# Tivo seeing double.



## mikerr (Jun 2, 2005)

One of my tivo's has developed a habit of showing an out of sync display,
which I can only describe as two screens superimposed on each other.

A reboot cures it (but is a pain as it takes an age with a cachecard...)
and it isn't affecting any recordings done when its like that.

It seems to be getting more frequent now though ( every other day)... ideas?


----------



## ColinYounger (Aug 9, 2006)

Mike - no immediate thoughts, other than I have only seen screen corruption while running autospace. It manifested itself as the 'now playing' text and 'getting data' being superimposed on the picture at the top. It was caused by overenthusiastic pressing of the TiVo button and immediately pressing 'live tv'.


----------



## terryeden (Nov 2, 2002)

Sounds like this known bug
http://www.garysargent.co.uk/tivo/bugs/DoubleImage.htm

Mine went through a phase of doing it every few weeks... but then stopped.

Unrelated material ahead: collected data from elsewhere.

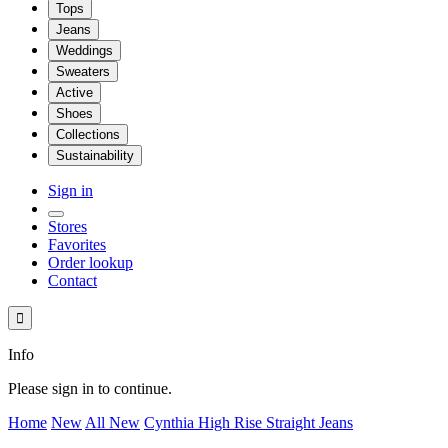
Tops
Jeans
Weddings
Sweaters
Active
Shoes
Collections
Sustainability
Sign in
Stores
Favorites
Order lookup
Contact

Info
Please sign in to continue.
Home
New
All New
Cynthia High Rise Straight Jeans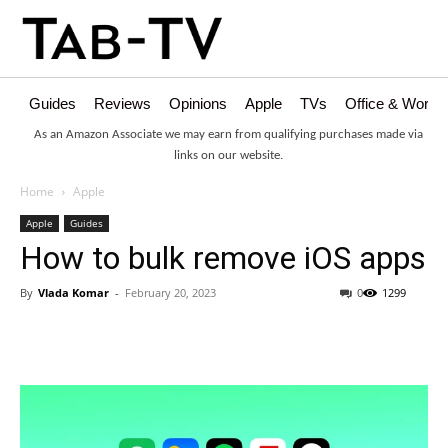
Guides
Reviews
Opinions
Apple
TVs
Office & Works
As an Amazon Associate we may earn from qualifying purchases made via
links on our website.
Home
Apple
Apple
Guides
How to bulk remove iOS apps
By
Vlada Komar
-
February 20, 2023
0
1299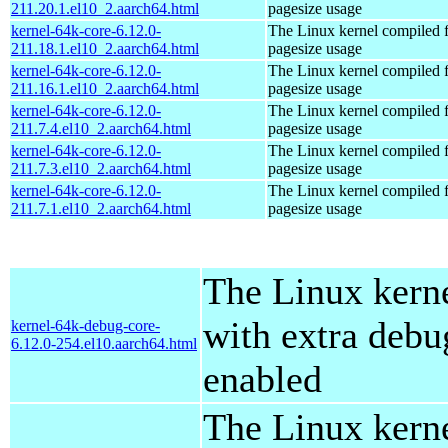
211.20.1.el10_2.aarch64.html
pagesize usage
kernel-64k-core-6.12.0-
The Linux kernel compiled 
211.18.1.el10_2.aarch64.html
pagesize usage
kernel-64k-core-6.12.0-
The Linux kernel compiled 
211.16.1.el10_2.aarch64.html
pagesize usage
kernel-64k-core-6.12.0-
The Linux kernel compiled 
211.7.4.el10_2.aarch64.html
pagesize usage
kernel-64k-core-6.12.0-
The Linux kernel compiled 
211.7.3.el10_2.aarch64.html
pagesize usage
kernel-64k-core-6.12.0-
The Linux kernel compiled 
211.7.1.el10_2.aarch64.html
pagesize usage
The Linux kern
with extra debu
kernel-64k-debug-core-
6.12.0-254.el10.aarch64.html
enabled
The Linux kern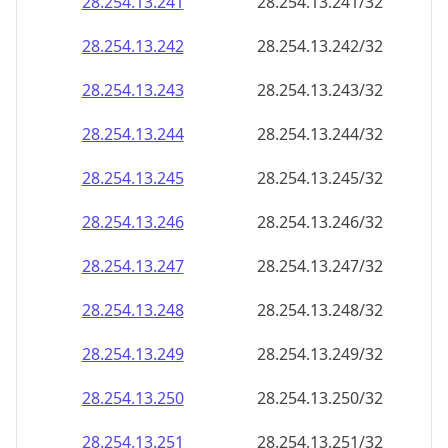
28.254.13.242
28.254.13.242/32
28.254.13.243
28.254.13.243/32
28.254.13.244
28.254.13.244/32
28.254.13.245
28.254.13.245/32
28.254.13.246
28.254.13.246/32
28.254.13.247
28.254.13.247/32
28.254.13.248
28.254.13.248/32
28.254.13.249
28.254.13.249/32
28.254.13.250
28.254.13.250/32
28.254.13.251
28.254.13.251/32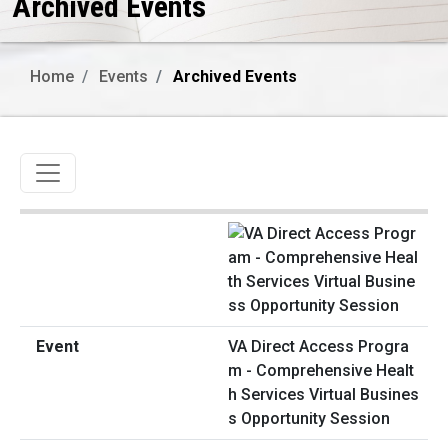
Archived Events
Home
Events
Archived Events
Toggle navigation
VA Direct Access Progra
m - Comprehensive Healt
h Services Virtual Busines
s Opportunity Session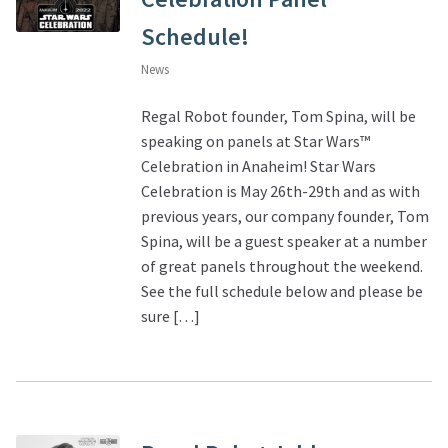
Schedule!
News
Regal Robot founder, Tom Spina, will be
speaking on panels at Star Wars™
Celebration in Anaheim! Star Wars
Celebration is May 26th-29th and as with
previous years, our company founder, Tom
Spina, will be a guest speaker at a number
of great panels throughout the weekend.
See the full schedule below and please be
sure […]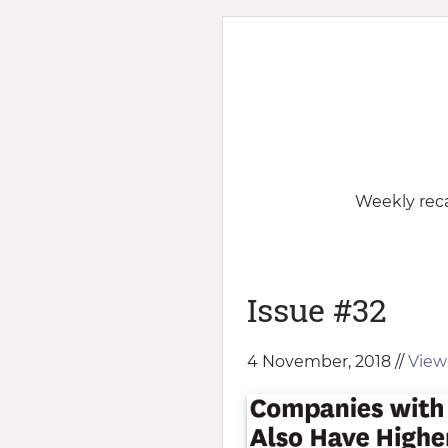
Weekly reca
Issue #32
4 November, 2018 //
View 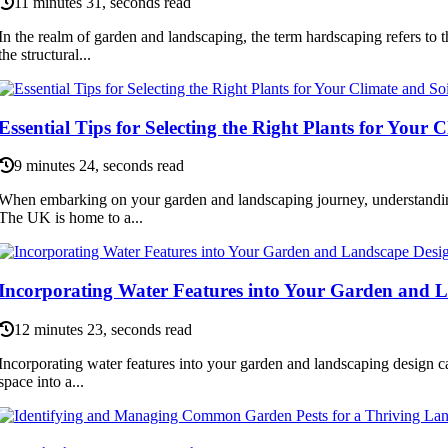
11 minutes 31, seconds read
In the realm of garden and landscaping, the term hardscaping refers to 
the structural...
Essential Tips for Selecting the Right Plants for Your 
9 minutes 24, seconds read
When embarking on your garden and landscaping journey, understanding
The UK is home to a...
Incorporating Water Features into Your Garden and 
12 minutes 23, seconds read
Incorporating water features into your garden and landscaping design c
space into a...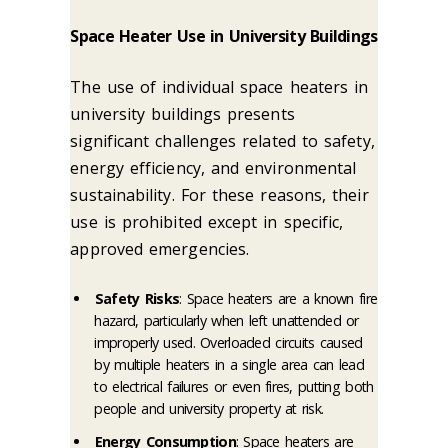
Space Heater Use in University Buildings
The use of individual space heaters in
university buildings presents
significant challenges related to safety,
energy efficiency, and environmental
sustainability. For these reasons, their
use is prohibited except in specific,
approved emergencies.
Safety Risks
: Space heaters are a known fire
hazard, particularly when left unattended or
improperly used. Overloaded circuits caused
by multiple heaters in a single area can lead
to electrical failures or even fires, putting both
people and university property at risk.
Energy Consumption
: Space heaters are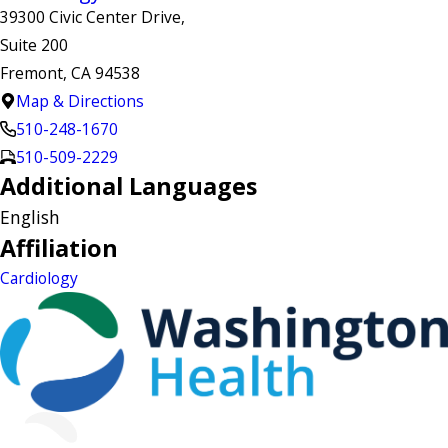
39300 Civic Center Drive,
Suite 200
Fremont, CA 94538
Map & Directions
510-248-1670
510-509-2229
Additional Languages
English
Affiliation
Cardiology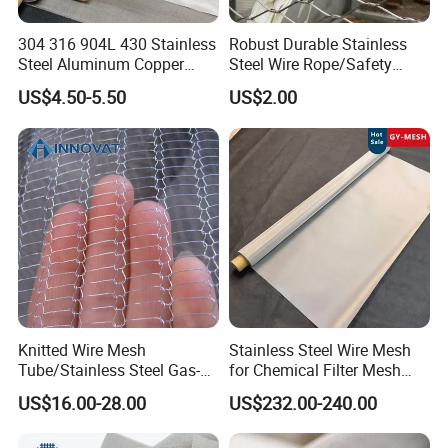
304 316 904L 430 Stainless
Robust Durable Stainless
Steel Aluminum Copper
Steel Wire Rope/Safety
Nickel Titanium Silver
Climbing Net Ferrule
US$4.50-5.50
US$2.00
Tungsten Molybdenum
Knitted/Hand-Woven Cable
Monel Inconel Nichrome
Fence
Hastelloy 2-3500 Mesh
Filter Woven Wire Mesh
Knitted Wire Mesh
Stainless Steel Wire Mesh
Tube/Stainless Steel Gas-
for Chemical Filter Mesh
Liquid Separate
and Food Processing
US$16.00-28.00
US$232.00-240.00
Filter/Knitted Wire Mesh
Filtering Demister Mesh Car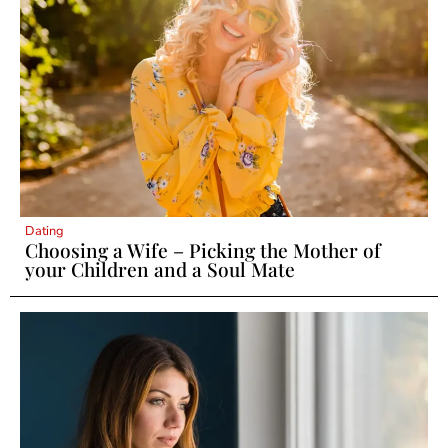
Dating
Choosing a Wife – Picking the Mother of
your Children and a Soul Mate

I'd suggest opening it up, cleaning out all the dust, making sure it's well ventilated for a start.
If you have the spare cash, a new drive couldn't hurt - I noticed my double screen seemed to coincide with a corrupted recording.

T


----------



## mikerr (Jun 2, 2005)

I have plenty of drives here... I'll put a fresh drive in, and see how that goes.

I did think it was hardware failing, glad to be wrong..!


----------



## davisa (Feb 19, 2002)

mikerr said:


> One of my tivo's has developed a habit of showing an out of sync display,
> which I can only describe as two screens superimposed on each other.
> 
> A reboot cures it (but is a pain as it takes an age with a cachecard...)
> ...


I've had this problem (well, my TiVo has anyway) for years - before I upgraded it, and even after a new drive. Happens every few months, requiring a reboot. Recordings are still fine though.

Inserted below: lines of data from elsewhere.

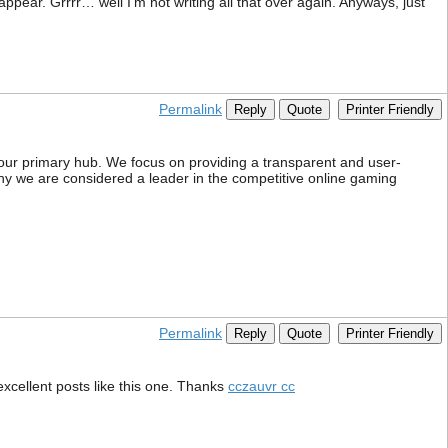
pear. Grrrr… well I’m not writing all that over again. Anyways, just
Permalink
Reply
Quote
Printer Friendly
ur primary hub. We focus on providing a transparent and user-
r why we are considered a leader in the competitive online gaming
Permalink
Reply
Quote
Printer Friendly
excellent posts like this one. Thanks
cczauvr cc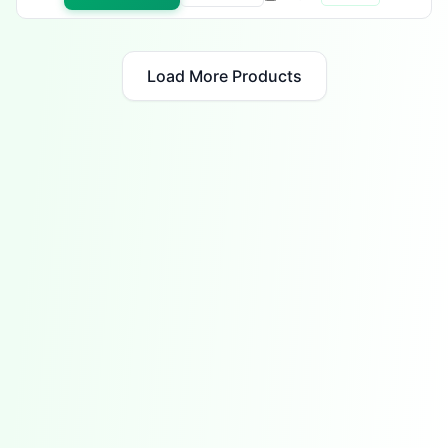
Load More Products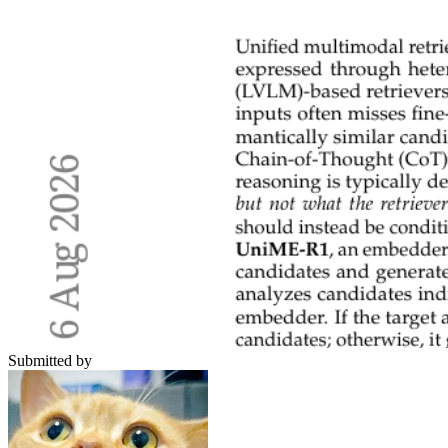
Submitted by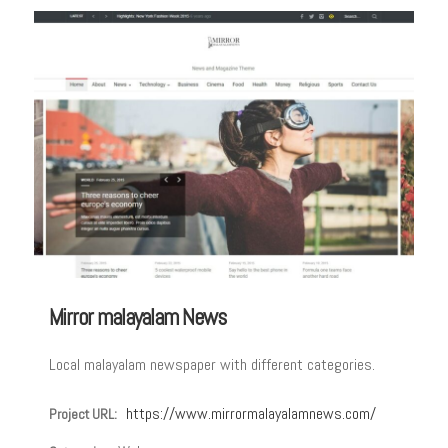
Mirror malayalam News
Local malayalam newspaper with different categories.
https://www.mirrormalayalamnews.com/
Project URL: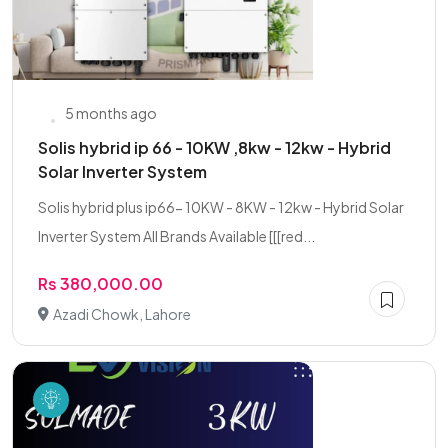
5 months ago
Solis hybrid ip 66 - 10KW ,8kw - 12kw - Hybrid
Solar Inverter System
Solis hybrid plus ip66- 10KW - 8KW - 12kw - Hybrid Solar
Inverter System All Brands Available [[[red...
Rs 380,000.00
Azadi Chowk, Lahore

Never found anyone with the same issue until now...


----------



## iankb (Oct 9, 2000)

It sounds like a loss of horizontal sync. I had that problem years ago with some US-sourced DVD's, and I assumed that it was something to do with NTSC. But then I'm probably talking b*llocks.


----------



## John McE (Dec 23, 2003)

That sounds exactly like what I get - although as I said, in my experience more often than not it is accompanied by the last recording being screwed up as well.


----------



## Automan (Oct 29, 2000)

Could it also be caused by the power supply unit if one of the output voltages is low (or high)?

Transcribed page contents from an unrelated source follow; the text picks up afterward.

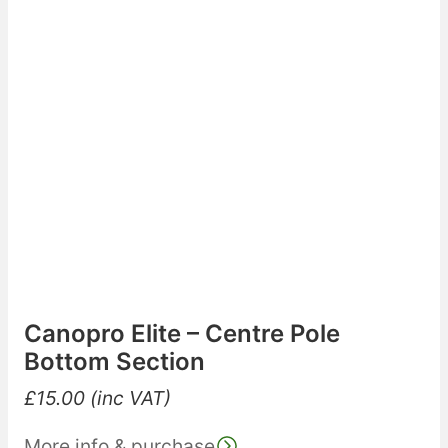
Canopro Elite – Centre Pole
Bottom Section
£
15.00
(inc VAT)
More info & purchase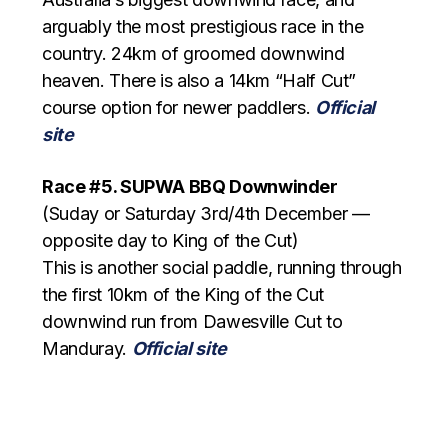
arguably the most prestigious race in the
country. 24km of groomed downwind
heaven. There is also a 14km “Half Cut”
course option for newer paddlers.
Official
site
Race #5. SUPWA BBQ Downwinder
(Suday or Saturday 3rd/4th December —
opposite day to King of the Cut)
This is another social paddle, running through
the first 10km of the King of the Cut
downwind run from Dawesville Cut to
Manduray.
Official site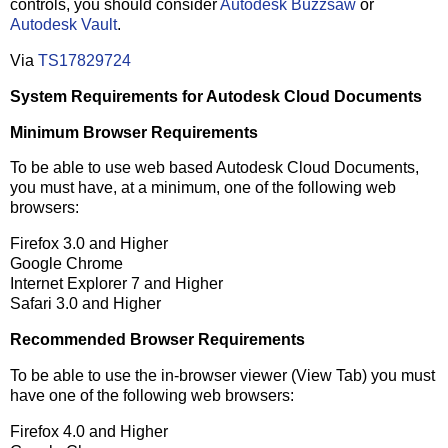
controls, you should consider
Autodesk Buzzsaw
or
Autodesk Vault
.
Via
TS17829724
System Requirements for Autodesk Cloud Documents
Minimum Browser Requirements
To be able to use web based Autodesk Cloud Documents,
you must have, at a minimum, one of the following web
browsers:
Firefox 3.0 and Higher
Google Chrome
Internet Explorer 7 and Higher
Safari 3.0 and Higher
Recommended Browser Requirements
To be able to use the in-browser viewer (View Tab) you must
have one of the following web browsers:
Firefox 4.0 and Higher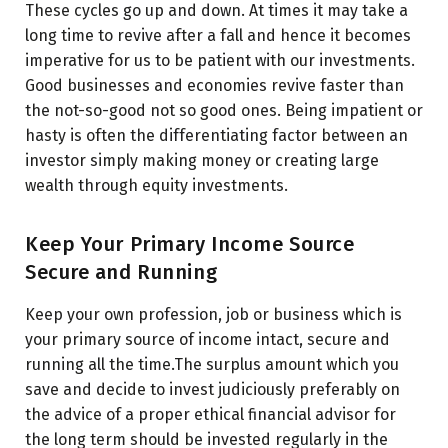
These cycles go up and down. At times it may take a
long time to revive after a fall and hence it becomes
imperative for us to be patient with our investments.
Good businesses and economies revive faster than
the not-so-good not so good ones. Being impatient or
hasty is often the differentiating factor between an
investor simply making money or creating large
wealth through equity investments.
Keep Your Primary Income Source
Secure and Running
Keep your own profession, job or business which is
your primary source of income intact, secure and
running all the time.
The surplus amount which you
save and decide to invest judiciously preferably on
the advice of a proper ethical financial advisor for
the long term should be invested regularly in the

Perhaps this is upsetting the mpeg chip?

Automan.


----------



## terryeden (Nov 2, 2002)

Since I upgraded my drives, the issue went away. I'd suggest you try the same.


----------



## John McE (Dec 23, 2003)

Er... I've just done that, and it made no difference... which is why I posted :-(


----------



## Automan (Oct 29, 2000)

The drives put a fair load on the PSU depending upon brand, speed, number, model etc.

Perhaps this is for some why certain drives help as their power consumption is lower.

Also perhaps the problem is temperature related, again some drives run cooler.

Automan.


----------



## 6022tivo (Oct 29, 2002)

http://www.garysargent.co.uk/tivo/bugs/DoubleImage.htm

I get this on one of my tivo's.. Probably around once every two or three months.

Sometimes switching to live tv, then back to the menu fixes it, sometimes a reboot.


----------